Comparison of Polyacrylamide Gel Electrophoresis, an Enzyme-Linked-Immunosorbent Assay, and an Agglutination Test for the Direct Identification of Bovine Rotavirus from Feces and Coelectrophoresis of Viral RNA's

Autor: Anthony E. Castro, Bennie Osburn, Salah Hammami
Rok vydání: 1990
Předmět:
Zdroj: Journal of Veterinary Diagnostic Investigation. 2:184-190
ISSN: 1943-4936
1040-6387
DOI: 10.1177/104063879000200306
Popis: The dsRNA concentrated polyacrylamide gel electrophoresis (CPAGE) detected rotavirus directly from 19% of 77 stool specimens from diarrheic calves. A commercial enzyme-linked immunosorbent assay (ELISA) detected 25%, latex agglutination test, 23%, and polyacrylamide gel electrophoresis (PAGE), 19%. Establishing CPAGE as the “standard,” the commercial ELISA and the latex agglutination test both had higher sensitivity (84%) than PAGE (79%). However, PAGE produced the highest specificity (100%), followed by agglutination (88%) and ELISA (84%). The commercial ELISA had a slightly higher sensitivity than agglutination, PAGE, and CPAGE, but the ELISA specificity was generally lower. The latex agglutination test had a lower sensitivity than ELISA, but specificity was higher. Agglutination had similar negative predictive values (94%), compared with agglutination and PAGE, but had the lowest positive predictive value (a measure of accuracy) (70%). Agreement with CPAGE was highest for PAGE (94.8%), followed by agglutination (87%) and ELISA (84.4%).

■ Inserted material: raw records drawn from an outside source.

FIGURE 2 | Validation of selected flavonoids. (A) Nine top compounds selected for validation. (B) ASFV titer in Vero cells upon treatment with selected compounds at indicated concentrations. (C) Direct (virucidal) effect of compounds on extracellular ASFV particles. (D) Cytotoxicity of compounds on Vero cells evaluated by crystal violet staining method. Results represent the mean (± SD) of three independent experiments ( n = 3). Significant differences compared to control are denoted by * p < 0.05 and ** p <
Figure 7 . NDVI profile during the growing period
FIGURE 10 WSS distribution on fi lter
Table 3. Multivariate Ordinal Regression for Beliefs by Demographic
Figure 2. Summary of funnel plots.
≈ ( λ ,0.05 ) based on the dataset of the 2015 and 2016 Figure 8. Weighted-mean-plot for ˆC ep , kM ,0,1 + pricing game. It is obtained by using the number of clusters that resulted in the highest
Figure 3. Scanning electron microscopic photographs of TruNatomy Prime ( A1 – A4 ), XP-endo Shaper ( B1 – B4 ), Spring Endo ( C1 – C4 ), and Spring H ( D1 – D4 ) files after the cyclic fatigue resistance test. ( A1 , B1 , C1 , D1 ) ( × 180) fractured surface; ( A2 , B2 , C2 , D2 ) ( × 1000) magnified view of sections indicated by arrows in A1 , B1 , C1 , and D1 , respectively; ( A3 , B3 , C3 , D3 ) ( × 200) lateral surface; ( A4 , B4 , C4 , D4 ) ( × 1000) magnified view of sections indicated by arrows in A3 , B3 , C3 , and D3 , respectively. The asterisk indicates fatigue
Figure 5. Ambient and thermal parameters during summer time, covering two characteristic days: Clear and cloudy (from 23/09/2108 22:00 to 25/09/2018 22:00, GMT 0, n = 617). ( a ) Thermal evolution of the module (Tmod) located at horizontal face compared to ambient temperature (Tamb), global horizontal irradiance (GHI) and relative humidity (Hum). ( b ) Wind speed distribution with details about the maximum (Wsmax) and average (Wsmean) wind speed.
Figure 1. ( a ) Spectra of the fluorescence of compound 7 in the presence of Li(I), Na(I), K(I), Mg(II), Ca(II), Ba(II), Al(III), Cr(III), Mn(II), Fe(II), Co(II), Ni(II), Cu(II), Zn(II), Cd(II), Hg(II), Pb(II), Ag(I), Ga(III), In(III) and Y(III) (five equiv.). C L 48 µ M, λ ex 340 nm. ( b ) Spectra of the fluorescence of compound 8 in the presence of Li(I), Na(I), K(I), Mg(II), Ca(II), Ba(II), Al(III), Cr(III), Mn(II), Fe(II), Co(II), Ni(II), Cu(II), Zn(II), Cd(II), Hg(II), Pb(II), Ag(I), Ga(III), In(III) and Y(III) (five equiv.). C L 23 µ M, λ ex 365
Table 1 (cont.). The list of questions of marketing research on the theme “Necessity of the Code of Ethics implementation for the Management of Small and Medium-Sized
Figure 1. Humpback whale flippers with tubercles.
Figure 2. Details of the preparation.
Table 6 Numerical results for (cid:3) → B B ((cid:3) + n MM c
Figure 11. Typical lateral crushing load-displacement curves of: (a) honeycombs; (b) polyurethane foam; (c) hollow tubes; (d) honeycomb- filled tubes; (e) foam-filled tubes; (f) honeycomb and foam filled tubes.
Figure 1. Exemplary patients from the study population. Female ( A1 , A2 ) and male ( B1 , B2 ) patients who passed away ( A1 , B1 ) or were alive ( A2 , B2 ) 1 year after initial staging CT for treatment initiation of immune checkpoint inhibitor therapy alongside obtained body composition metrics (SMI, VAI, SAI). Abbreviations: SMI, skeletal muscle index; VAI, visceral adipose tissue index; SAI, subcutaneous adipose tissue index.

The calculated percentages of total disagreement with all other tests indicated that ELISA differed from the other rotavirus detection assays in 10.4% of the cases, agglutination in 7.8%, PAGE in 2.6%, and CPAGE in 1.3%. The 2 PAGE assays allowed the detection of atypical rotaviruses from feces based on the characteristic “super-short” migration pattern of the 11 genomic segments of rotaviruses and of other members of the Reoviridae.